Arwyn was utterly and completely bathed in flame. His outstretched arms wreathed in vicious tongues as he stretched out to me. I couldn’t make out his face anymore, but the keening cry that left his mouth almost brought me to my knees.

Almost.

In a blink he was before me, burning alive, but in the next Arwyn was gone, barely a slip of smoke left behind.

Another harsh glare of light brightened the graveyard. It was next to the first fire that I’d spotted from a distance.

“Pyres,” Romy gasped from my side, ash coating her rich skin, wide eyes fixed to the two smouldering stakes to our side. Then she forced out another word, a name that was half a sob, and half a scream. “Arwyn.”

The darkness laughed, taunting me.

I ignored it and continued running.
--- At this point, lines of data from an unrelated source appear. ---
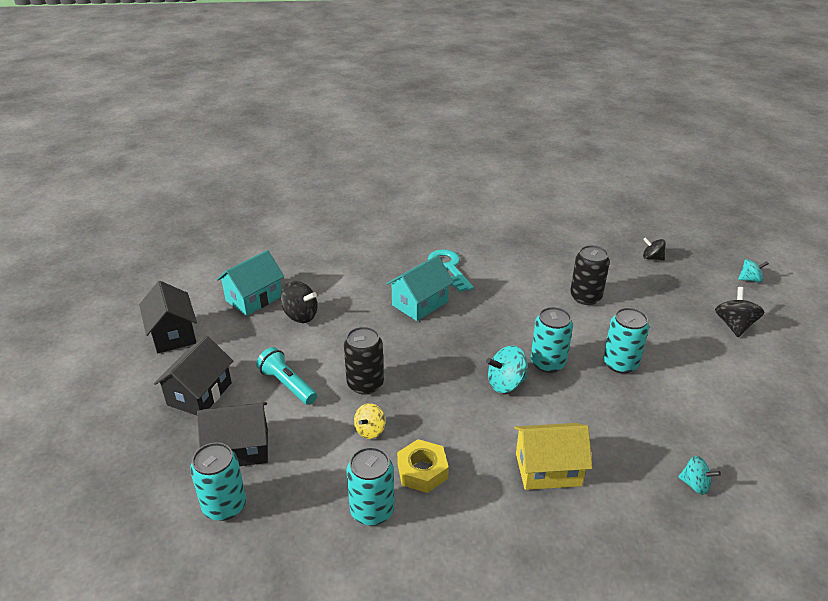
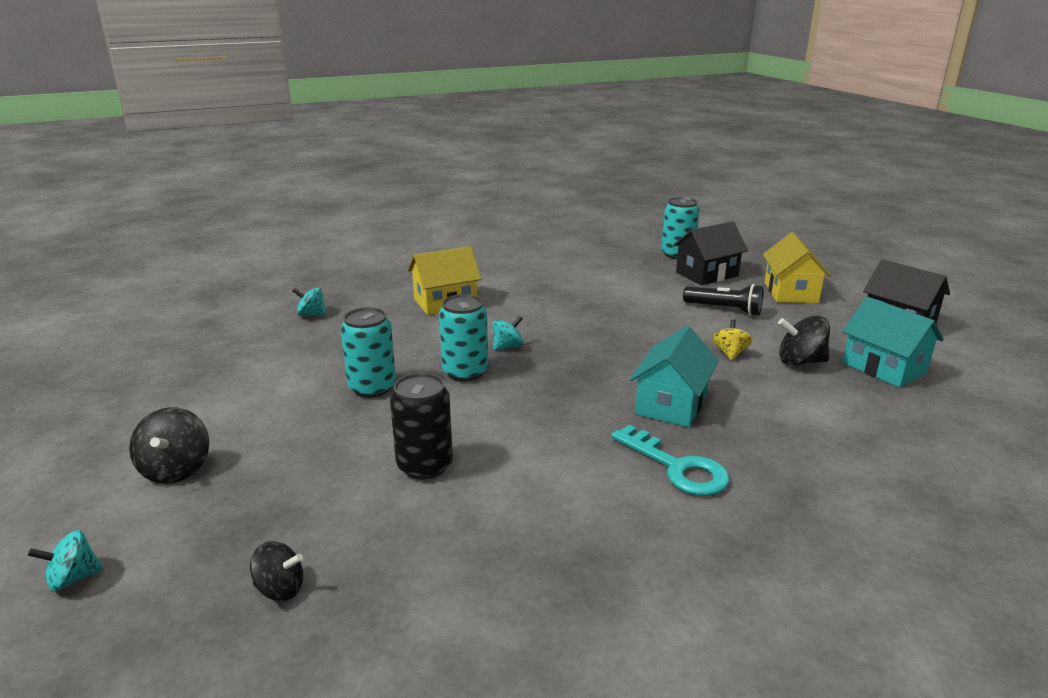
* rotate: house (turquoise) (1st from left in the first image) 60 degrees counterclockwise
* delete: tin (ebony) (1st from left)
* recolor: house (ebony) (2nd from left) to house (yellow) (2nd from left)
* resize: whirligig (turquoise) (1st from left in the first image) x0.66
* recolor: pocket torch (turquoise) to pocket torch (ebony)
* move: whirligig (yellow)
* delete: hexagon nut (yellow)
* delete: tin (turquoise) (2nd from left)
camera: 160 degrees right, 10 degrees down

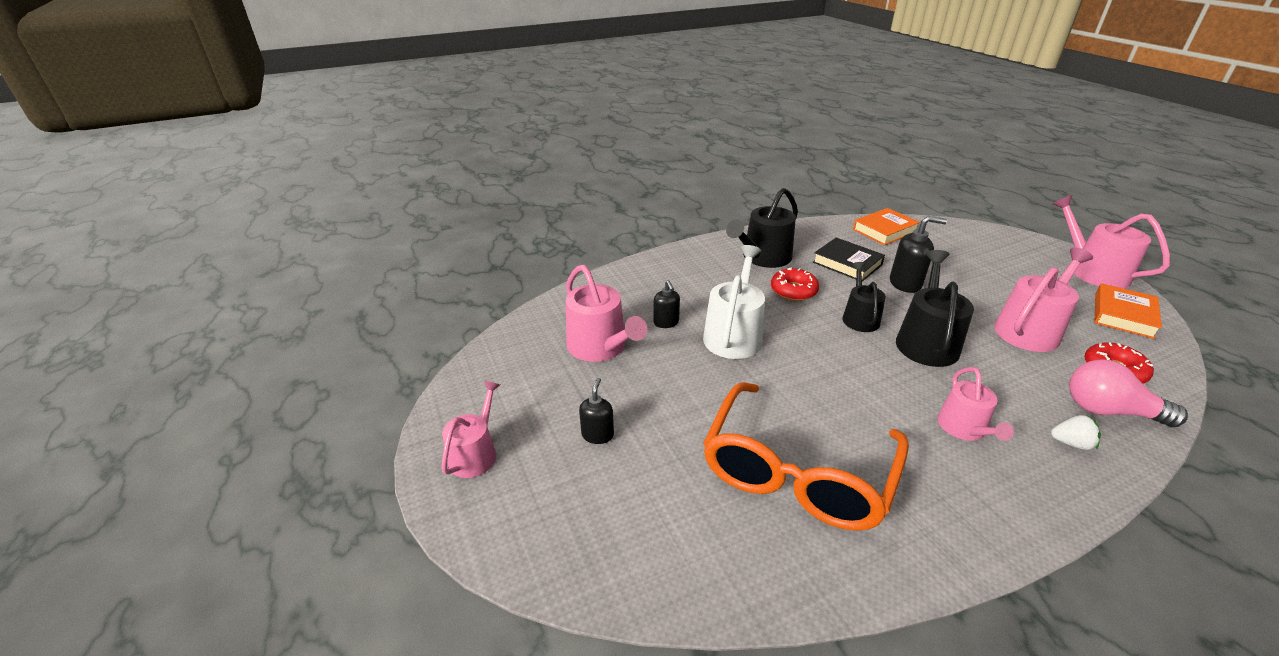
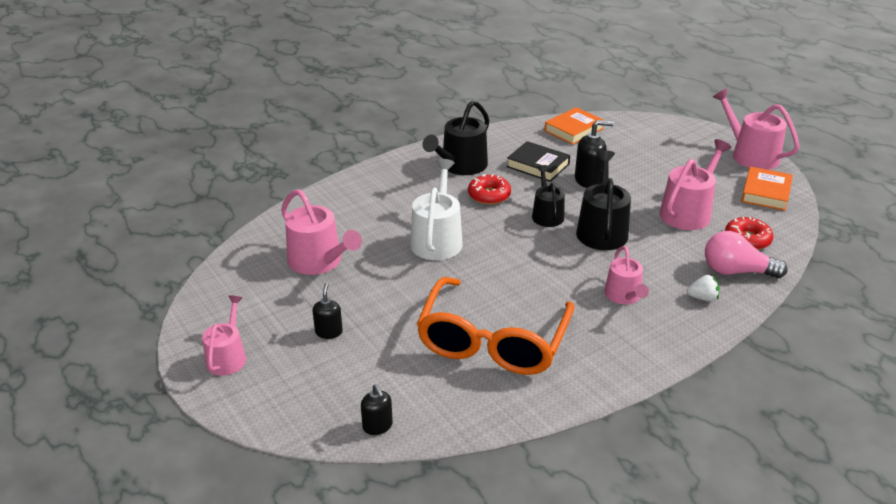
* move: pump bottle (ebony) (2nd from left)
camera: 10 degrees left, 0 degrees up

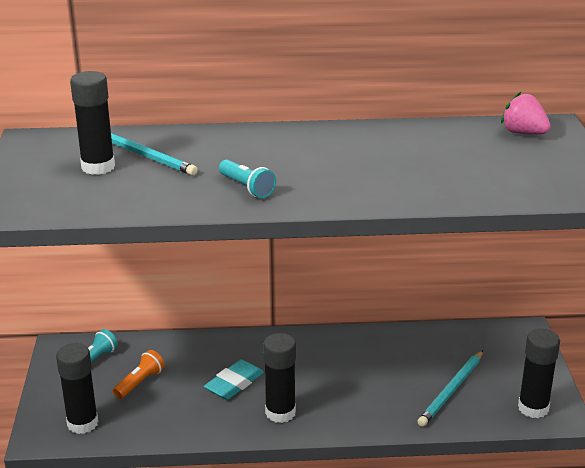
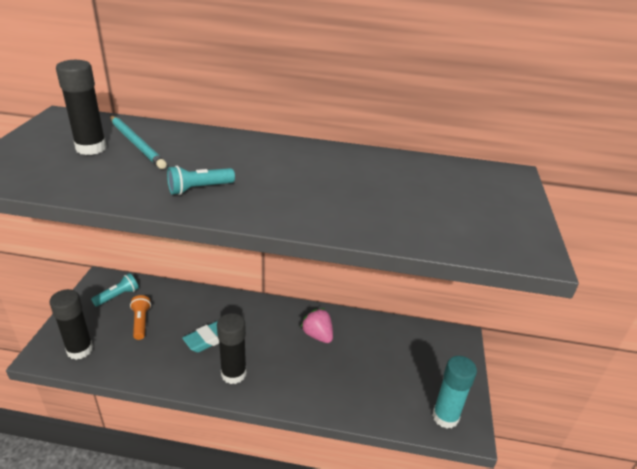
* move: berry (rose-pink)
* rotate: pocket torch (turquoise) (2nd from left) 90 degrees clockwise
* recolor: glue stick (ebony) (4th from left) to glue stick (turquoise)
* rotate: pocket torch (orange-coloured) 60 degrees counterclockwise
* delete: pencil (turquoise) (2nd from left)
camera: 10 degrees right, 5 degrees up

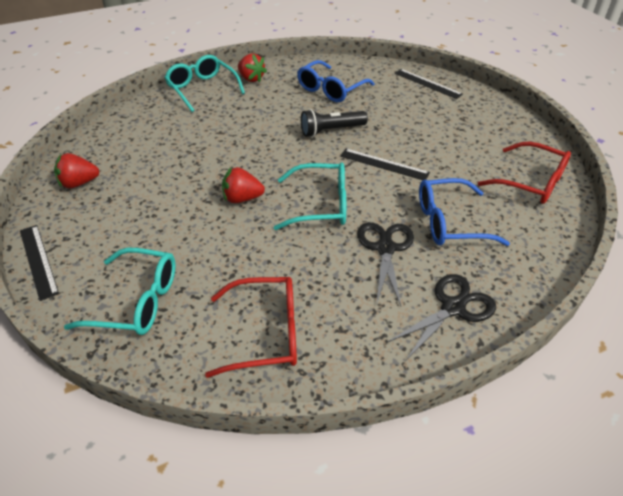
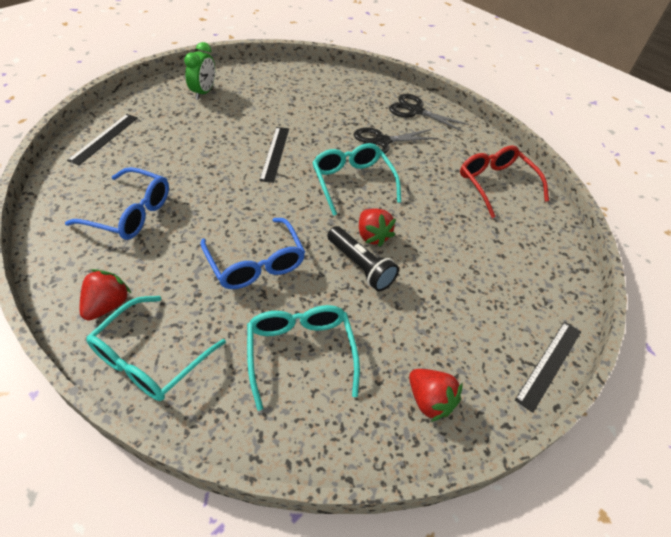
* move: pocket torch (ebony)
* delete: glasses (red) (2nd from left)
* move: glasses (blue) (2nd from left)
* move: glasses (turquoise) (1st from left in the first image) to glasses (turquoise) (2nd from left)
* insert: alarm clock (leaf-green)
camera: 115 degrees left, 5 degrees up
The closer I got to the towering stakes, the more I knew that Romy was right.

Arwyn was bound to the second burning pyre, totally overwhelmed in flames. He continued to scream, his pain and fear satiating the unnatural fire.

How was this happening?

Emon slithered back into my thoughts. “Never trust a trickster, witchling. Bahmet’s lies are complicated.”

Was this the punishment I received from breaking Bahmet’s rules? The demon had forbidden the use of magic. And yet, if that was the case, why did Arwyn burn and not me? I deserved the punishment for breaking the rules…

The symbol for fire glowed star-bright in my mind. I latched onto it, throwing out my hands for Arwyn’s fire, beckoning it towards me. I’d put out flames before, but this time the power refused me. The more I tried to quell them with old magic, the taller the fire became, the harsher… the hungrier.

Arwyn had stopped screaming. He’d stopped moving.

Just like that, he was gone. Dead before my very eyes.